> [Problem description]
Swap every "phylum" in the records below for "division" and write the lines out again with nothing else changed. Leave the pictures out.

[Dataset entries]

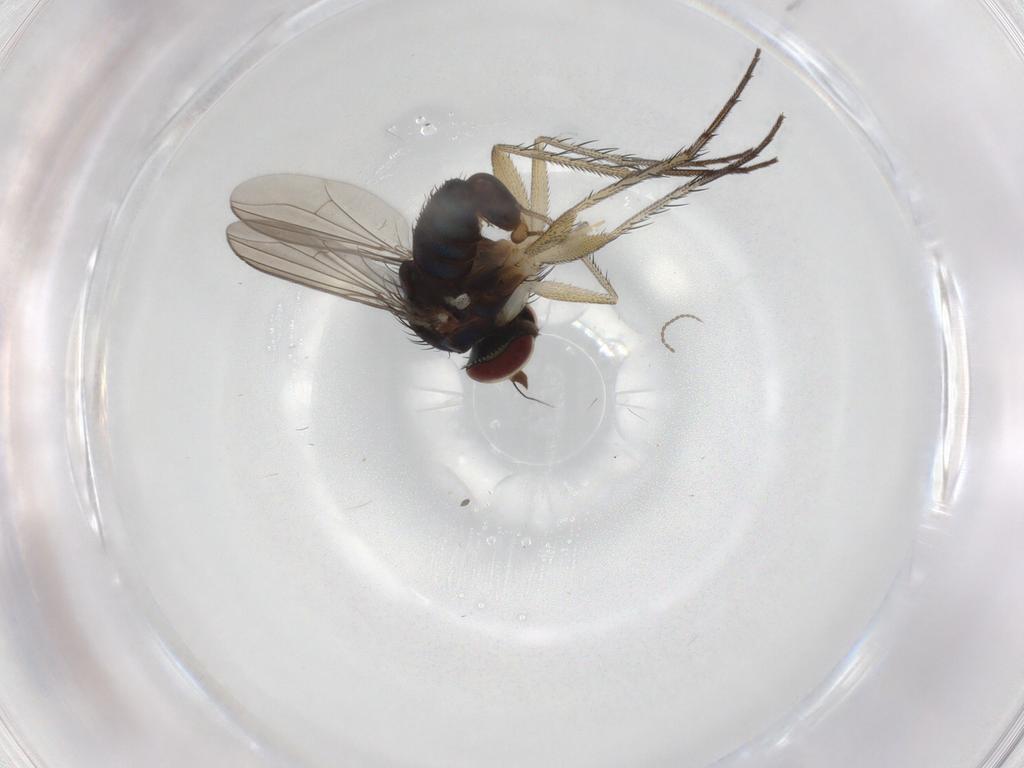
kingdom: Animalia
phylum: Arthropoda
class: Insecta
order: Diptera
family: Dolichopodidae
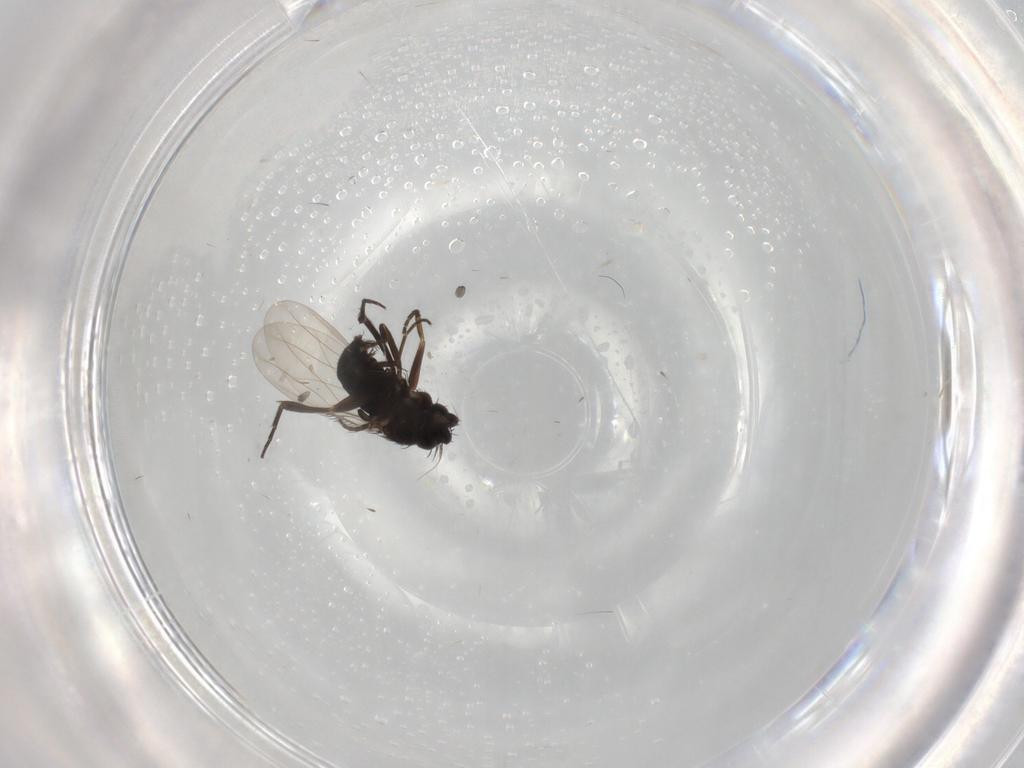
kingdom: Animalia
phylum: Arthropoda
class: Insecta
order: Diptera
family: Phoridae
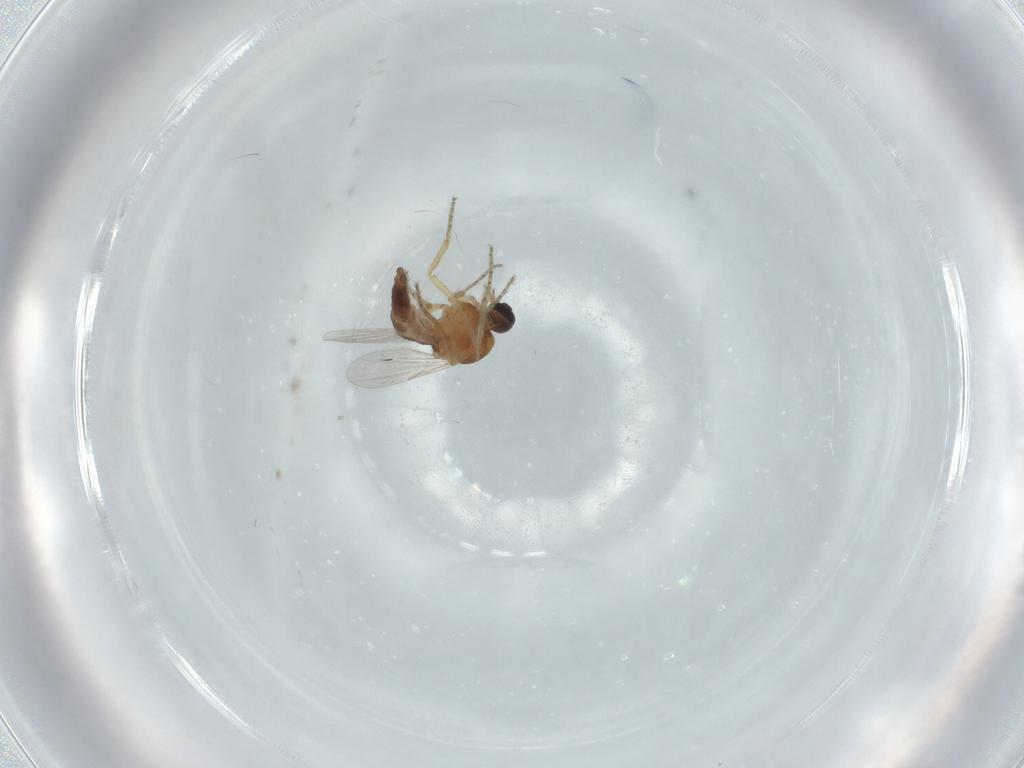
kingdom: Animalia
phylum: Arthropoda
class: Insecta
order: Diptera
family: Ceratopogonidae
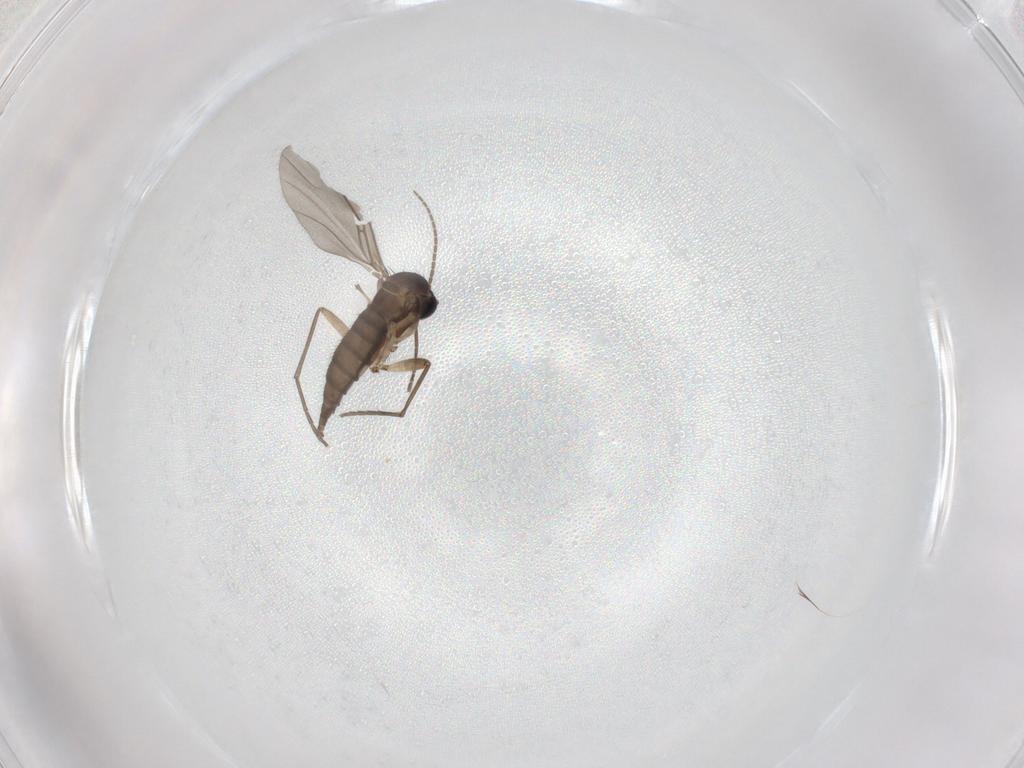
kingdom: Animalia
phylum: Arthropoda
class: Insecta
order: Diptera
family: Sciaridae
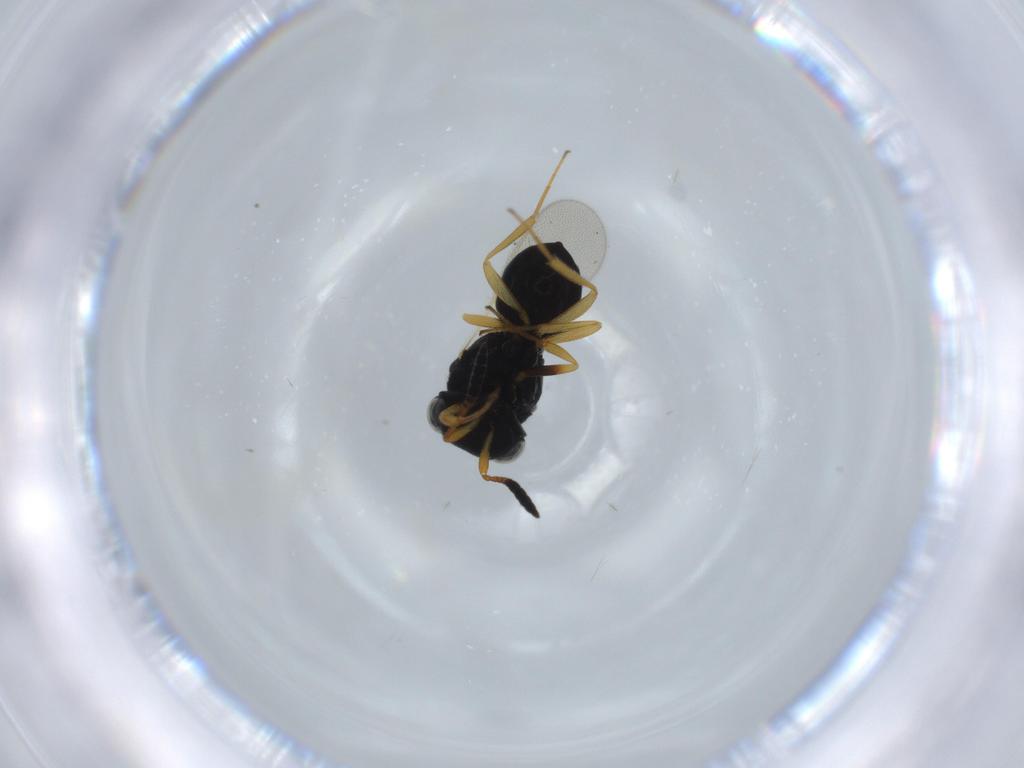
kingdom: Animalia
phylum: Arthropoda
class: Insecta
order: Hymenoptera
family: Scelionidae
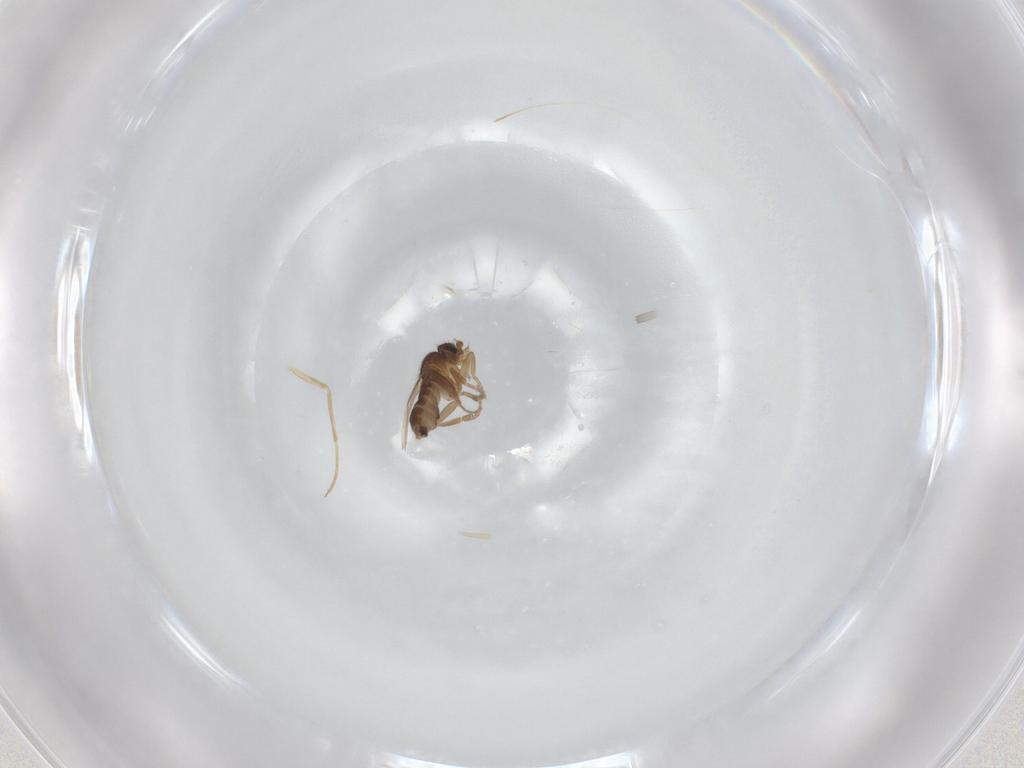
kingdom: Animalia
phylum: Arthropoda
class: Insecta
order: Diptera
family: Phoridae
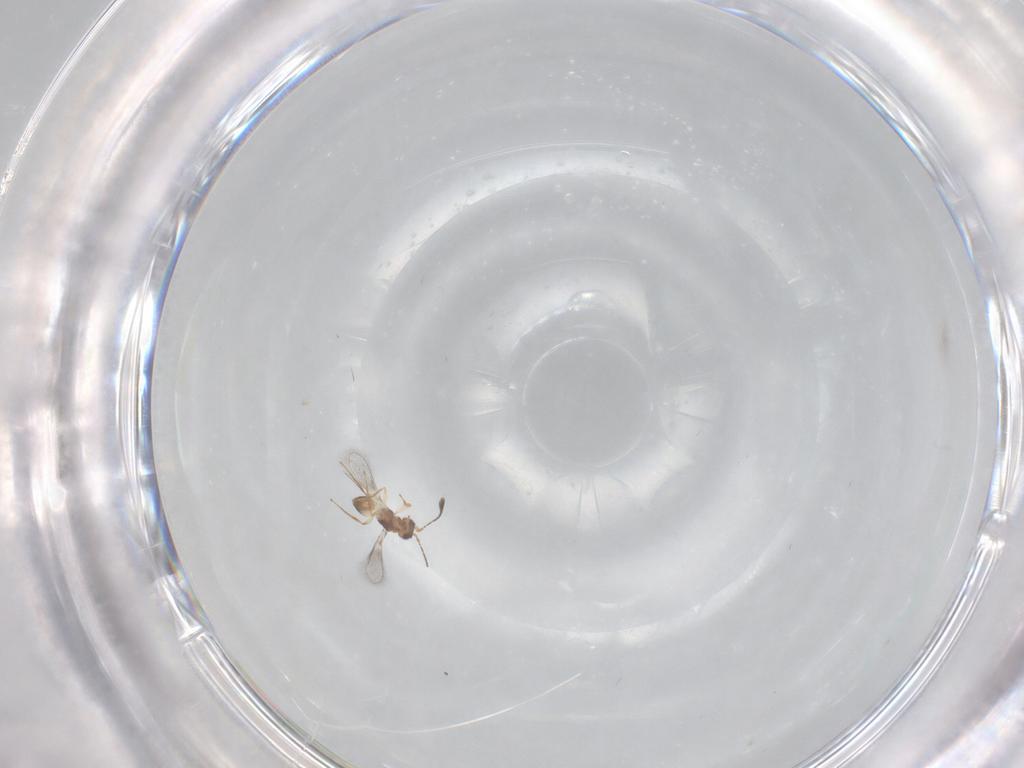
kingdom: Animalia
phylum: Arthropoda
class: Insecta
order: Hymenoptera
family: Mymaridae
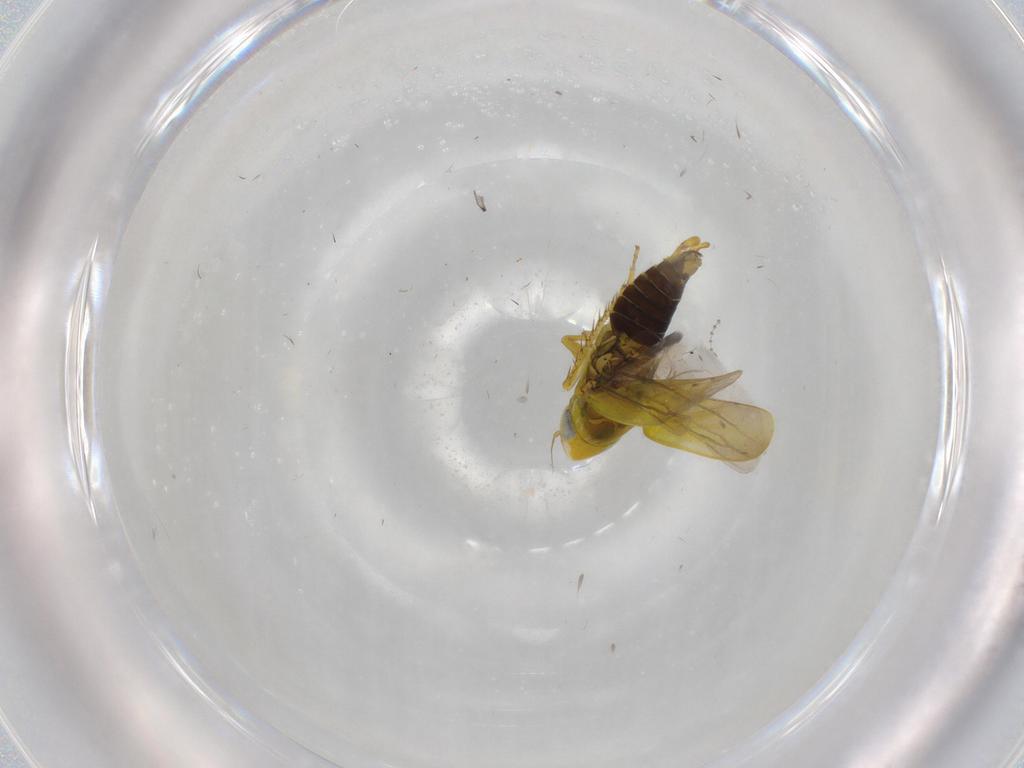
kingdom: Animalia
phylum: Arthropoda
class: Insecta
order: Hemiptera
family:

> [Task answer]
kingdom: Animalia
division: Arthropoda
class: Insecta
order: Diptera
family: Dolichopodidae
kingdom: Animalia
division: Arthropoda
class: Insecta
order: Diptera
family: Phoridae
kingdom: Animalia
division: Arthropoda
class: Insecta
order: Diptera
family: Ceratopogonidae
kingdom: Animalia
division: Arthropoda
class: Insecta
order: Diptera
family: Sciaridae
kingdom: Animalia
division: Arthropoda
class: Insecta
order: Hymenoptera
family: Scelionidae
kingdom: Animalia
division: Arthropoda
class: Insecta
order: Diptera
family: Phoridae
kingdom: Animalia
division: Arthropoda
class: Insecta
order: Hymenoptera
family: Mymaridae
kingdom: Animalia
division: Arthropoda
class: Insecta
order: Hemiptera
family:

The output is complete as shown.